The next thing you know years have passed, and you’re still adrift, still waiting to see where the questions take you. At least that’s what happens if you’re a nearsighted, school-teaching, would-be archaeologist of the ordinary, with an indulgent, long-suffering wife and a juvenile imagination, and you receive in the mail a manila envelope, and inside this envelope you find a dozen back issues of a cheaply produced newsletter, and in one of those newsletters you discover a wonderful map—if, in other words, you’re me.

GOING OVERBOARD

[T]he great flood-gates of the wonder-world swung open.

—Herman Melville, Moby-Dick

A RIDDLE ON THE SAND

We know where the spill occurred: 44.7°N, 178.1°E, south of the Aleutians, near the international date line, in the stormy latitudes renowned in the age of sail as the Graveyard of the Pacific, just north of what oceanographers, who are, on the whole, less poetic than mariners of the age of sail, call the subarctic front.
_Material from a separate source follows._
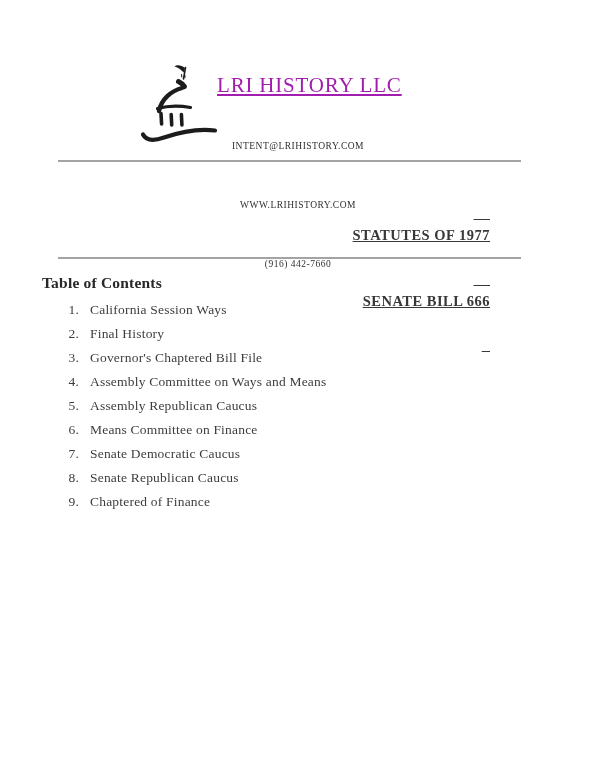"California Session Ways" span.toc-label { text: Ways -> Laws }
We know the date—January 10, 1992—but not the hour.

For years the identity of the ship was a well-kept secret, but by consulting old shipping schedules published in the Journal of Commerce and preserved on scratched spools of microfiche in a library basement, I, by process of elimination, solved this particular riddle: the ship was the Evergreen Ever Laurel, owned by a Greek company called Technomar Shipping and operated by the Taiwanese Evergreen Marine Corporation, whose fir-green containers, with the company’s curiously sylvan name emblazoned across them in white block letters, can be seen around harbors all over the world. No spools of microfiche have preserved the identities of the officers and crew, however, let alone their memories of what happened that stormy day or night, and if the logbook from the voyage still exists, it has been secreted away to some corporate archive, consigned, for all intents and purposes, to oblivion.

We know that the ship departed Hong Kong on January 6, that it arrived in the Port of Tacoma on January 16, a day behind schedule, and that the likely cause for this delay was rough weather.